### DATA UNDER STUDY
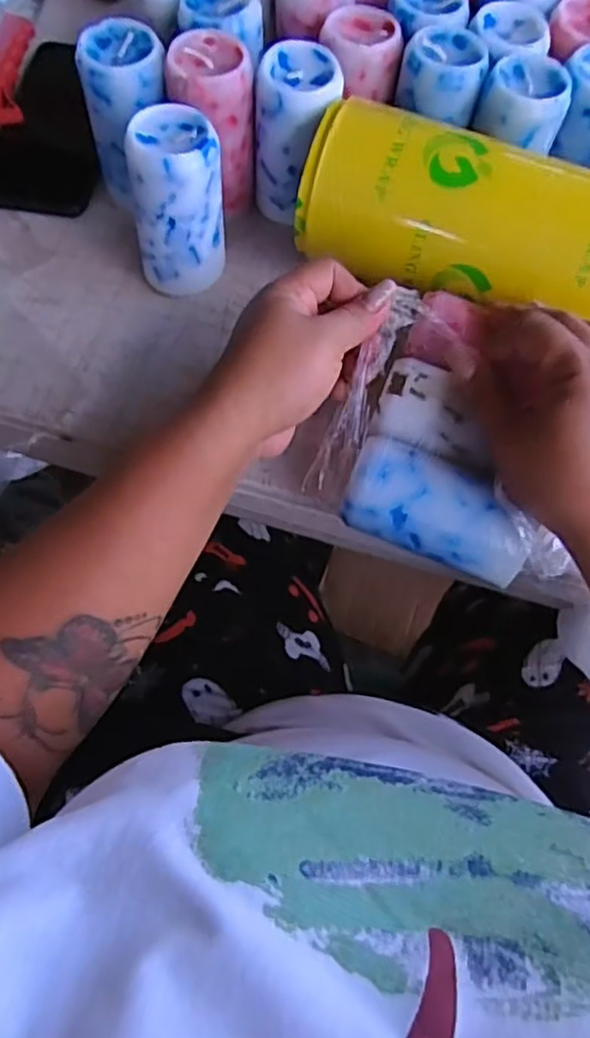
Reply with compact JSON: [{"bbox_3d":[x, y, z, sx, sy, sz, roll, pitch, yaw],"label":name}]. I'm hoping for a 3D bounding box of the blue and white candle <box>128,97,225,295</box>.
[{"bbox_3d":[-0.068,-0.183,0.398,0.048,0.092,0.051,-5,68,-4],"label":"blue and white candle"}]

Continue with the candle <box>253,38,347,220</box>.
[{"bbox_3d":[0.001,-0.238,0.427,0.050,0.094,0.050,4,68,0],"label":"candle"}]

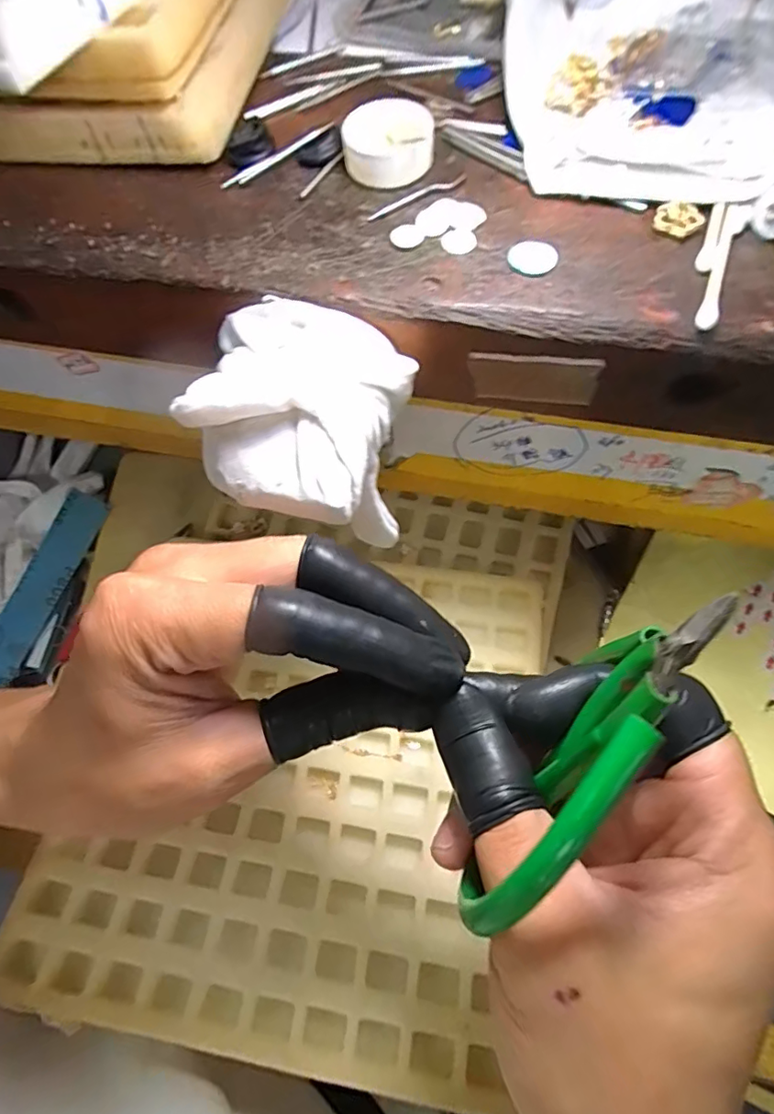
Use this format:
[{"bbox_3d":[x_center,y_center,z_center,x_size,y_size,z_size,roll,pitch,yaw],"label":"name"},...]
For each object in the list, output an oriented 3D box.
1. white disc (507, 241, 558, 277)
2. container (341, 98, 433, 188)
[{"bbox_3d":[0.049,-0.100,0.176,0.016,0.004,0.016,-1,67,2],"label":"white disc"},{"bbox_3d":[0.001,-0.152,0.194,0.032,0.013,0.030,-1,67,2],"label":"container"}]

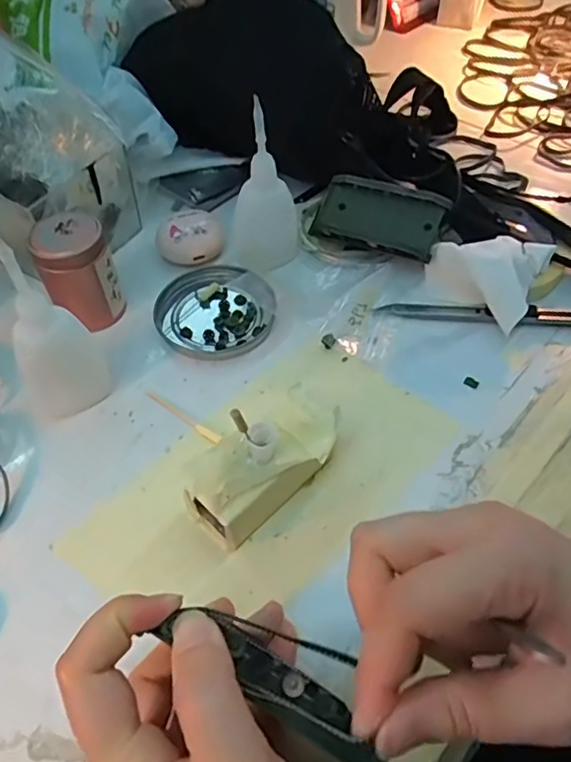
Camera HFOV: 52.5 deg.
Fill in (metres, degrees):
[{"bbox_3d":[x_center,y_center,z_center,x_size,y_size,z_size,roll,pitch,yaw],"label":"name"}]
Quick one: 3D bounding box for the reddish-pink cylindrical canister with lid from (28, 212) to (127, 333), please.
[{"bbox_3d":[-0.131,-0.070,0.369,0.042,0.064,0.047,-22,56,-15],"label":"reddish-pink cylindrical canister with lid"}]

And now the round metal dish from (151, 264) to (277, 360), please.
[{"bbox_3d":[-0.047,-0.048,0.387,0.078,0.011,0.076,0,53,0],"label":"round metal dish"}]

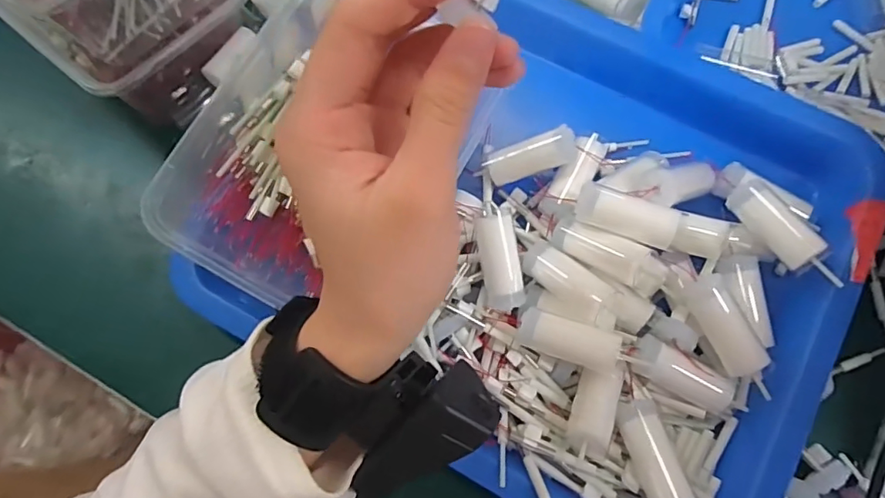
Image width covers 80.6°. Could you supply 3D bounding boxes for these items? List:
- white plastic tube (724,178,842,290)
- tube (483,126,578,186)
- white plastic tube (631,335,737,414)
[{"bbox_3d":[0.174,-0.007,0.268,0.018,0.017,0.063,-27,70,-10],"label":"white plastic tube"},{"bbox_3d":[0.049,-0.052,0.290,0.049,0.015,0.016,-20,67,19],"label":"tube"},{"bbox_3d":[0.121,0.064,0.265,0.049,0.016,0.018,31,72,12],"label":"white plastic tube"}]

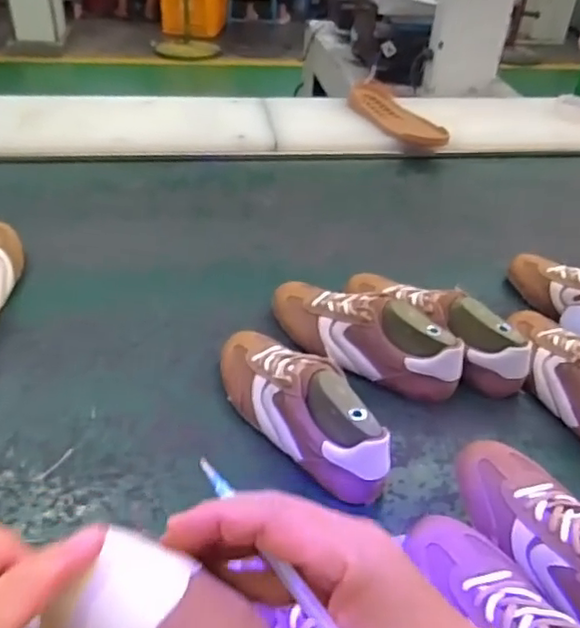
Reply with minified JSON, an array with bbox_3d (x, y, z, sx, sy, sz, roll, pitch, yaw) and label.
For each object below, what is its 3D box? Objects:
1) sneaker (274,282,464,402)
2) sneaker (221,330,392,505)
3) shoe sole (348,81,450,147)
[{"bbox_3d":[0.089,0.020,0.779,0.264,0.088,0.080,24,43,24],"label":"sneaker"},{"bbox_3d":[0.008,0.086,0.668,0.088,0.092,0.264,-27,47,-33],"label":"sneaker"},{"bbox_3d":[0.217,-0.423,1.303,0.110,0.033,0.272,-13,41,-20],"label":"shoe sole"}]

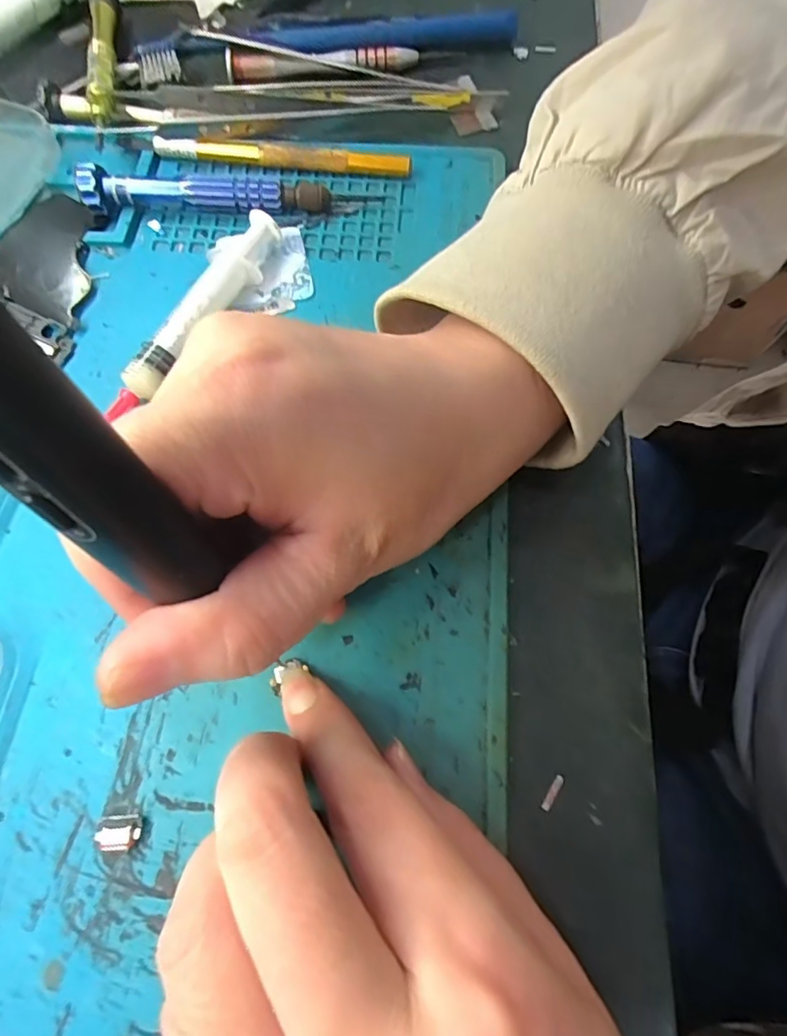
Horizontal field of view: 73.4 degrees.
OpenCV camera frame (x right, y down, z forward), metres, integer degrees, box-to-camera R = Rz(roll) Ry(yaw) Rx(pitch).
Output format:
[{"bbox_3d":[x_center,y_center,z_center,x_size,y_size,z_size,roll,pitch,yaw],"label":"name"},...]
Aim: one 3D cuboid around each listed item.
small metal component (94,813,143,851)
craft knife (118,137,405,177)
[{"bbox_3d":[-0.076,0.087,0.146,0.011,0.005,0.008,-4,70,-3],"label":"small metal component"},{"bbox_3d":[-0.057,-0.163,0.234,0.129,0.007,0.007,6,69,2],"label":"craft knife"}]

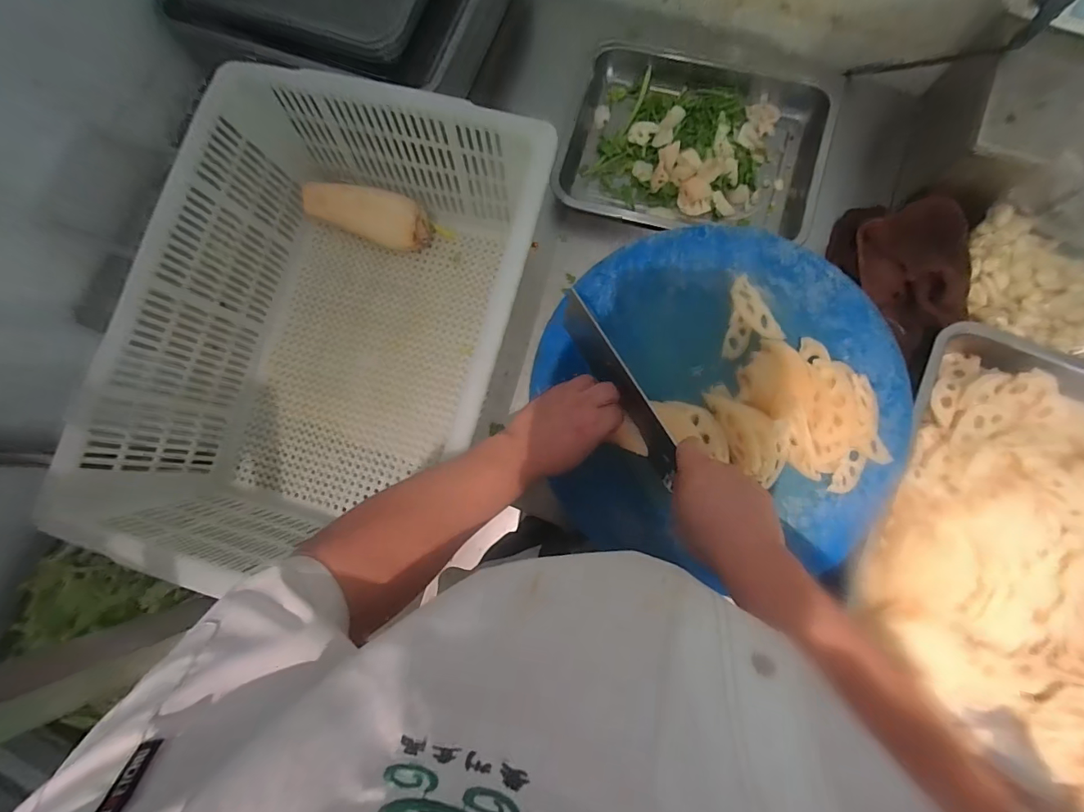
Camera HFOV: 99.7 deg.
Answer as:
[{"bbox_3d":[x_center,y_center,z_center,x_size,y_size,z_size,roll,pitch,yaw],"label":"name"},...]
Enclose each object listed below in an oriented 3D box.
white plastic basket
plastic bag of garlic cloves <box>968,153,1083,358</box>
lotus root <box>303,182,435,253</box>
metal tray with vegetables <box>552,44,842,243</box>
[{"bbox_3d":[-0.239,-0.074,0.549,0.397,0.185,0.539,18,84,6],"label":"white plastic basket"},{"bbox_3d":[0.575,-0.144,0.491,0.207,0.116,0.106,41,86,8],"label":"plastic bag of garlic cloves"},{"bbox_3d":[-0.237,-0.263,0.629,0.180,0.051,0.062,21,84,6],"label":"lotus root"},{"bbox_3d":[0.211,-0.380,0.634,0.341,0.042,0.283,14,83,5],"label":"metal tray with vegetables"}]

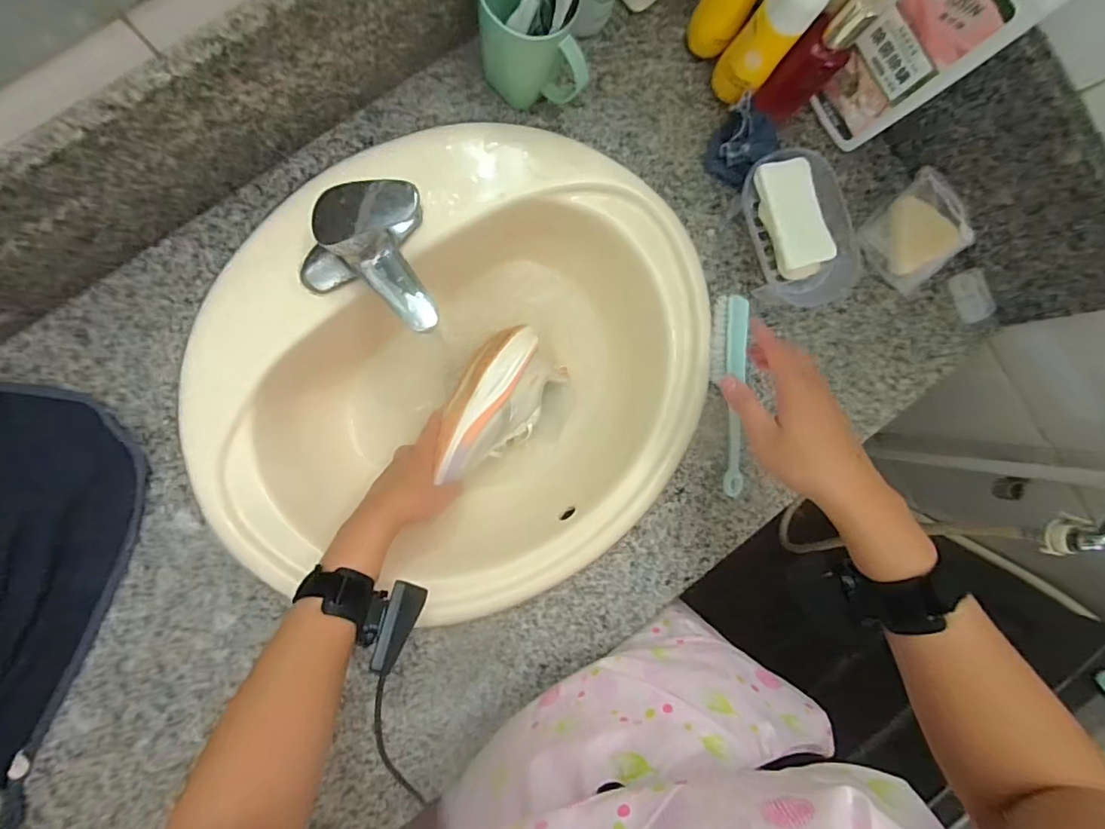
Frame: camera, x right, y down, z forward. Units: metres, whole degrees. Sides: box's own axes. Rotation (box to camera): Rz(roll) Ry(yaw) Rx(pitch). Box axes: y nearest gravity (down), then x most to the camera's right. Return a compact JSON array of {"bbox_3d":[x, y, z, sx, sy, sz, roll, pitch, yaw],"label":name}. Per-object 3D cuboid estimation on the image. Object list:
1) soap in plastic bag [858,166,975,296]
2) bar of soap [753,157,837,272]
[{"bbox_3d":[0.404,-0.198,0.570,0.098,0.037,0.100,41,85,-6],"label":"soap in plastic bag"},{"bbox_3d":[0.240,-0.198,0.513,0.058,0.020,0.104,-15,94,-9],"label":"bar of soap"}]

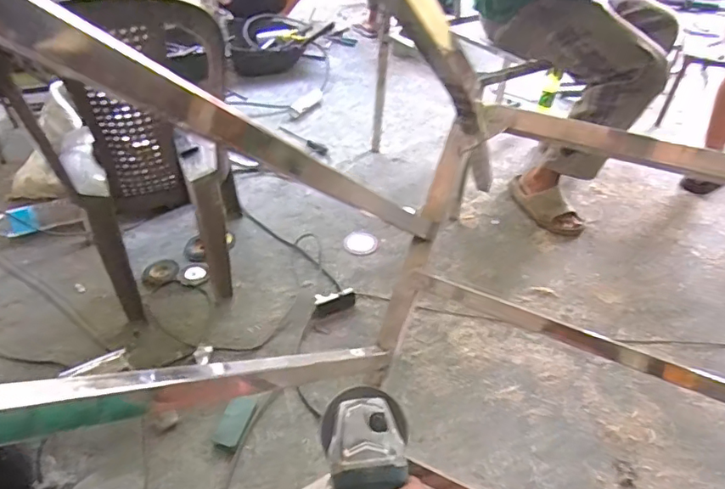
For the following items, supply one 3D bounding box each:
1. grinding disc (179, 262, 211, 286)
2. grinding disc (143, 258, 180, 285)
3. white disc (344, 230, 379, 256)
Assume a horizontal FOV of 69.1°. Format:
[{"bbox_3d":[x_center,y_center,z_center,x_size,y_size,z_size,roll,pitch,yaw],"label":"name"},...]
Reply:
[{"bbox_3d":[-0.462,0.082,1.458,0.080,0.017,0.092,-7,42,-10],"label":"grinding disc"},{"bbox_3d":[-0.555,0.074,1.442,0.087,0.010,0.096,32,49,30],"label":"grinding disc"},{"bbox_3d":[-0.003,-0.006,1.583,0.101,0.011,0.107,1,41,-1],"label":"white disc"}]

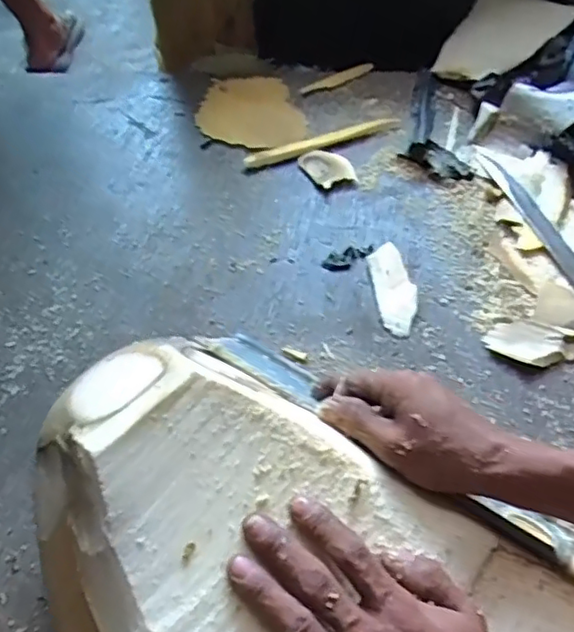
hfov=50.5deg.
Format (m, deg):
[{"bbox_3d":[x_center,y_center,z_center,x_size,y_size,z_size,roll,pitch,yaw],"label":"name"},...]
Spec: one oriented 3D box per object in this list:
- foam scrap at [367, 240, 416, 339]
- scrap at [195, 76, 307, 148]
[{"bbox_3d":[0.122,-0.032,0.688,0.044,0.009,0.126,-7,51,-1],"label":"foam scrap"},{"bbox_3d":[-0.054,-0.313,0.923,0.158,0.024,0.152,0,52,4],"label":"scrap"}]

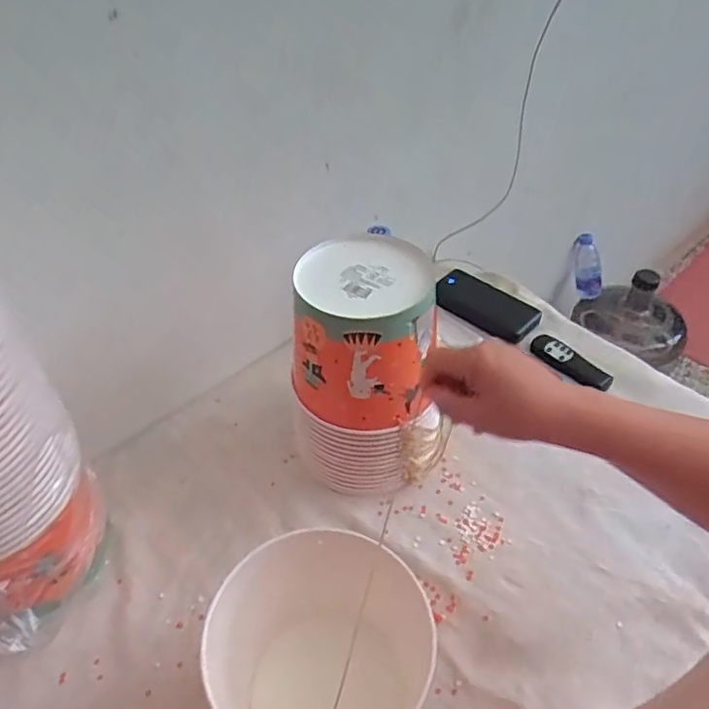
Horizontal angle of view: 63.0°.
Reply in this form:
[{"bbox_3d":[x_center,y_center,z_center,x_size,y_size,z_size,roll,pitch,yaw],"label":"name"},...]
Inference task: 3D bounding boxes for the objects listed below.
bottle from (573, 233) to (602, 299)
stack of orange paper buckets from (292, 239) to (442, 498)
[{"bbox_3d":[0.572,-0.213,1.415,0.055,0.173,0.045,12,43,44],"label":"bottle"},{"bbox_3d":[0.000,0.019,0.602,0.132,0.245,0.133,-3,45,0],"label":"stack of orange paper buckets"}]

### PROBLEM DETAILS
Across the listing above, count the lines that include "items" and give the figure with no other words.

### TASK RESULT
2